No, actually a very small percentage of the transgender community is ‘hermaphrodite’. These are the Intersex people who are born with characteristics of both the male and female sex. The rest of the community are born as one sex and want to be the other. There are MTF (Male to female) and FTM (Female to male) and those who do not want to identify as either(and could fall into the third gender). Some of them get the Gender Reassignment Surgery(GRS) where they get a vagina or a penis constructed, get breasts or remove them, all coupled with hormonal treatment which increases the preferred hormone (male or female) in their bodies. Some have only hormonal treatment and there are yet others who do not want any of this and simply want to live as the opposite gender. For an MTF that would mean, wearing female clothes, make up, breast pads…and so on and so forth. The desires are as simple as that and yet society makes it so complicated for them to live as they will. All of this research has resulted in a paper titled ‘Transgendered in Sri Lanka: Gender Identity and the Law in Sri Lanka and India’ where I have proposed a model law for legal validation of the wide range of gender identities, so that accessing legal entitlements is not an uphill task in futility and presenting proofs of identity do not become a comedy of assumed mistaken identities. There is a really interesting incident that I still relate when people ask me about the necessity for such a law – one MTF trans person I had spoken to during an FGD in Colombo spoke of the times she had been stopped at airports by the immigration authorities because her passport said ‘Male’ while her she was dressed in a saree, had breasts, long hair and wore make up and flowers!

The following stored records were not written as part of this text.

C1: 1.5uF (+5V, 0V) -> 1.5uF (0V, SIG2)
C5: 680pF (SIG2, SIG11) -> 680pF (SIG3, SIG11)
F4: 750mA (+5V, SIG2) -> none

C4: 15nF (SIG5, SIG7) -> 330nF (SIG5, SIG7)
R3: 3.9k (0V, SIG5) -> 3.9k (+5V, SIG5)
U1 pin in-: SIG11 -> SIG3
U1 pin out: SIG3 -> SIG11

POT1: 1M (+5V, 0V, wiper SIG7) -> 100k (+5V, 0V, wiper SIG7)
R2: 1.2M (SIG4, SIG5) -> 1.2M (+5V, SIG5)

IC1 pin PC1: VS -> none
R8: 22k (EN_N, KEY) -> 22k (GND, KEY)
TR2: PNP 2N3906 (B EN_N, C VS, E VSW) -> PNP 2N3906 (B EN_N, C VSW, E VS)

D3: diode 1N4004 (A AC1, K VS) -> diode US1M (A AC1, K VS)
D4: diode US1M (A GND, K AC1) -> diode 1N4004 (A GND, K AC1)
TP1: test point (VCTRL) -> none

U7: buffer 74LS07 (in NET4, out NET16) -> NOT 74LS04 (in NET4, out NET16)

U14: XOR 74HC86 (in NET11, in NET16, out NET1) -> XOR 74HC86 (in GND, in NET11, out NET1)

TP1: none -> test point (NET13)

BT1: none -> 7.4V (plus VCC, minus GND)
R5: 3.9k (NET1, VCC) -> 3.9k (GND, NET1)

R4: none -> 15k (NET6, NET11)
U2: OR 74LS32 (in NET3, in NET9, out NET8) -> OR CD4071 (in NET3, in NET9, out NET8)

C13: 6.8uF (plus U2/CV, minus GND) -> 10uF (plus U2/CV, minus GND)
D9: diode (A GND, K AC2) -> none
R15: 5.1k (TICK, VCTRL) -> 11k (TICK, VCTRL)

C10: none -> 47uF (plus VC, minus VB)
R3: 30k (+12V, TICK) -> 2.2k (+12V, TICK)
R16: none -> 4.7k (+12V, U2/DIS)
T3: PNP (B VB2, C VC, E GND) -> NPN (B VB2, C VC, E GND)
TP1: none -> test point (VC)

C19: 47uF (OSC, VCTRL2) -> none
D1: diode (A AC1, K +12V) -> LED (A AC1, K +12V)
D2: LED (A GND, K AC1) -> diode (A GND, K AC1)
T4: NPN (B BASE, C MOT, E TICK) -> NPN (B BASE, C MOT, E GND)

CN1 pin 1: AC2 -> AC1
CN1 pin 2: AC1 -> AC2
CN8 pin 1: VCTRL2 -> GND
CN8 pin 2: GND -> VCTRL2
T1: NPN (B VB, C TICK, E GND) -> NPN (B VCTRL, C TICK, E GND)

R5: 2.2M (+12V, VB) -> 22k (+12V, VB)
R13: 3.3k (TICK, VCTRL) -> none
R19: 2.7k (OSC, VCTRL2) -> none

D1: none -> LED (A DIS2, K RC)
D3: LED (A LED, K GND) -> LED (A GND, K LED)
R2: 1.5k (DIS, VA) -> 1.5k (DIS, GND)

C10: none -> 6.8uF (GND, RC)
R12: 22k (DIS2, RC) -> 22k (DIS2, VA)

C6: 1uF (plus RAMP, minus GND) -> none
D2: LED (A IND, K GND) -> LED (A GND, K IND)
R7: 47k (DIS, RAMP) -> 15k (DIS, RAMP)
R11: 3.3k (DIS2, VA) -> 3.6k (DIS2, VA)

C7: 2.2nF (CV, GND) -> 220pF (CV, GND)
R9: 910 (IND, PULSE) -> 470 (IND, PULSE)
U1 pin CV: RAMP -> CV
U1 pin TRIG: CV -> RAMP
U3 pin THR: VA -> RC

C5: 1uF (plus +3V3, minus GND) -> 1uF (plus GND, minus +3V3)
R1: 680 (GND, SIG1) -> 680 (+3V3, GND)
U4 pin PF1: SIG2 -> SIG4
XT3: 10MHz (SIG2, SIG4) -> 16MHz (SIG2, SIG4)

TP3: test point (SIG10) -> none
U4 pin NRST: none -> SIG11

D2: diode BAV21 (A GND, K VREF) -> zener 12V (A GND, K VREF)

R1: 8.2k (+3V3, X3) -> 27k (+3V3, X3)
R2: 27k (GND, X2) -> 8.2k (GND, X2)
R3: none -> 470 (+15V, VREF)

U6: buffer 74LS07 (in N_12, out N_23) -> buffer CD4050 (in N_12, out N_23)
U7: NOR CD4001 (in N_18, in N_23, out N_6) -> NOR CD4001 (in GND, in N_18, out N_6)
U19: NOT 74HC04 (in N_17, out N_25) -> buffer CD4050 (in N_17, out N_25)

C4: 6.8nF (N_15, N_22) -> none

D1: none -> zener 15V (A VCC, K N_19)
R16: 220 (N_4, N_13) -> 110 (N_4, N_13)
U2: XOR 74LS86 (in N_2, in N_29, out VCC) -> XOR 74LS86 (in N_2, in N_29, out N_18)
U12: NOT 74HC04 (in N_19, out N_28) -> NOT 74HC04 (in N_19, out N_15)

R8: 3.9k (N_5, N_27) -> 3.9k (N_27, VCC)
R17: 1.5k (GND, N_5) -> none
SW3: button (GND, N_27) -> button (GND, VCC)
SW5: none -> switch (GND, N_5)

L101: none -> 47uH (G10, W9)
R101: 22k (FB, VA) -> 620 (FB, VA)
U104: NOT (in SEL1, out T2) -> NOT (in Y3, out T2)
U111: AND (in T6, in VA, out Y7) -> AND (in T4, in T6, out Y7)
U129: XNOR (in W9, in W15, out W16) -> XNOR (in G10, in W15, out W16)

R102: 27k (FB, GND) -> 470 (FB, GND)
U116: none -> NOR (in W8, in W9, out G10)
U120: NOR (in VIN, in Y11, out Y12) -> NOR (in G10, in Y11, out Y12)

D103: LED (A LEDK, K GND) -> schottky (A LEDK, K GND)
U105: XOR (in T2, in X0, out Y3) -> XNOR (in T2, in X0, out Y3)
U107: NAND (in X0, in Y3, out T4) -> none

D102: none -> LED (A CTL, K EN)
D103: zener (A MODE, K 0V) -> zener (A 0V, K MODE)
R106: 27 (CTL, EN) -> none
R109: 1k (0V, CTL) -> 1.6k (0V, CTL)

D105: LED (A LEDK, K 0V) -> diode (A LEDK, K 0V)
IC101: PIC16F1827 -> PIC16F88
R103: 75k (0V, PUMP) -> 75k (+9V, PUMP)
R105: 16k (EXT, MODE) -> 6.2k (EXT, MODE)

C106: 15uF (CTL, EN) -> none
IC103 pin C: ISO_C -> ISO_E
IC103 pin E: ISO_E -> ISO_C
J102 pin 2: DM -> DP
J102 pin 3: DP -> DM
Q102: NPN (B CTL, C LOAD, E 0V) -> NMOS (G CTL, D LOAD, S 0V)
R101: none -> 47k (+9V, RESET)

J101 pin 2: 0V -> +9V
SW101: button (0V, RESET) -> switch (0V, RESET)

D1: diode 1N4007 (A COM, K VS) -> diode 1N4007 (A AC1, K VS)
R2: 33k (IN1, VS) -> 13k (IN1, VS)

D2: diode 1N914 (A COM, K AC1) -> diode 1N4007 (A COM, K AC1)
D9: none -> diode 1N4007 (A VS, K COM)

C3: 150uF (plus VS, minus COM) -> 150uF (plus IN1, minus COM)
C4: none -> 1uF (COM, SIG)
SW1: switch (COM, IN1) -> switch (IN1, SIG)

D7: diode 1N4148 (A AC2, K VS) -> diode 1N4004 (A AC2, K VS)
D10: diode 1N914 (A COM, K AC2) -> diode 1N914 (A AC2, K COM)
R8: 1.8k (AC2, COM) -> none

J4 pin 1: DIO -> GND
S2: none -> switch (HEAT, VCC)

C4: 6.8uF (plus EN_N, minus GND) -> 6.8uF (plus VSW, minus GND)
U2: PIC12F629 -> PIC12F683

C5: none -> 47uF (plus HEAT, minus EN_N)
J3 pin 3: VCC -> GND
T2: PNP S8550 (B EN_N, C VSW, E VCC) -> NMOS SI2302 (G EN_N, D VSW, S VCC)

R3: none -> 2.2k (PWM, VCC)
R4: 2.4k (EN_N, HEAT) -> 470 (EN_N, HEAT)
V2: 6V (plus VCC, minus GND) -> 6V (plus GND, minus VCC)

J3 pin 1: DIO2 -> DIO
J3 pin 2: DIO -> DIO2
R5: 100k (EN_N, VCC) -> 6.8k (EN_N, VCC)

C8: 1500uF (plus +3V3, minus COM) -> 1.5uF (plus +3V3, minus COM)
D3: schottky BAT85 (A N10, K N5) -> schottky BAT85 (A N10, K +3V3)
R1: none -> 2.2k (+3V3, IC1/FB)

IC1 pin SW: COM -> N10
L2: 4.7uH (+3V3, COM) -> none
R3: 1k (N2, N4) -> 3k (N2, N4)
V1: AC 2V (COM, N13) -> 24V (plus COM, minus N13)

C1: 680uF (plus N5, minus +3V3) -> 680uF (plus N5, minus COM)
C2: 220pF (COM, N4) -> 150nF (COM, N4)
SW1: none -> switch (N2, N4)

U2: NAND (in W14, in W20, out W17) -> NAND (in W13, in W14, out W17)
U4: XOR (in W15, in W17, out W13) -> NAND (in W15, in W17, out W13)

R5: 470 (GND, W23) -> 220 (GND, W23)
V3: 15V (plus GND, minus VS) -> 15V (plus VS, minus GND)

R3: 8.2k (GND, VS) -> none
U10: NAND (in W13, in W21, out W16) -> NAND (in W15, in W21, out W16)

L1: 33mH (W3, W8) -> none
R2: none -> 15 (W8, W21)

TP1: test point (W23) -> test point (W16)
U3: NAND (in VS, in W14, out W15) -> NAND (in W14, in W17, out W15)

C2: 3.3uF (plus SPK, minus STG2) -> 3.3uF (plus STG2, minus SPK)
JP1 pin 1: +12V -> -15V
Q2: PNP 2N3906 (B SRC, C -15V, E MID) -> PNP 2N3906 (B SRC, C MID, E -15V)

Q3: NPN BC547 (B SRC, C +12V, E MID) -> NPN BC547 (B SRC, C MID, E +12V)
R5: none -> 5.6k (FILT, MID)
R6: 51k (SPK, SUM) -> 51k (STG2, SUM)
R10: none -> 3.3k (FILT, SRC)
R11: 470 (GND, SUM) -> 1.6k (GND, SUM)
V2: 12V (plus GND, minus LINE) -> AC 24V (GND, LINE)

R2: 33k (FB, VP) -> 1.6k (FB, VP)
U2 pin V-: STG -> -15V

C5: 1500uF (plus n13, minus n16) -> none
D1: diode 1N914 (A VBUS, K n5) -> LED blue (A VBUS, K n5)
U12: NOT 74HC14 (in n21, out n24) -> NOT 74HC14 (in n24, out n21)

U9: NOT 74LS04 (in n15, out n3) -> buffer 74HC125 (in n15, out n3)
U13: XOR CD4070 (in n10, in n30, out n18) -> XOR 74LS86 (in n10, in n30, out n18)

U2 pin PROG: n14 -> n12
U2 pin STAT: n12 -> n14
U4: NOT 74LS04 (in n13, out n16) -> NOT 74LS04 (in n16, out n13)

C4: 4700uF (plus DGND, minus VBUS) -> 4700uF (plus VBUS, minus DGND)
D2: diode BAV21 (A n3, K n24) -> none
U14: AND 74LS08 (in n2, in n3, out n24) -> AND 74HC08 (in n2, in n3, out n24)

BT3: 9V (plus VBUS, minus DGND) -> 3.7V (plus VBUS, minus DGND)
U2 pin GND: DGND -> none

A more urgent need was exposed from the interviews. Most of the interviewees who wanted the surgery spoke of two things – the lack of qualified doctors, and the absence of hygienic, safe places to get the surgery done. A GRS is not a simple surgery and considering that most transgender people need it to live freely and happily, it is necessary that Sri Lanka passes a law regulating and setting forth guidelines for the safe, hygienic and non-threatening conduct of the GRS.

In the backdrop of the start of the 16 days of Activism against Gender base violence, I thought it fit to write about a section of the population that often goes unheard: The transgender people. For Gender-based violence applies as much to them as it does to women and children. They have the right to walk freely on the roads, to be free of harassment and solicitation, to not be thrown into jail for simply existing, to know that their appearance or profession does not mandate that they perform sex acts to be free from custody and to have the option of safe and hygienic surgery. To live. Free.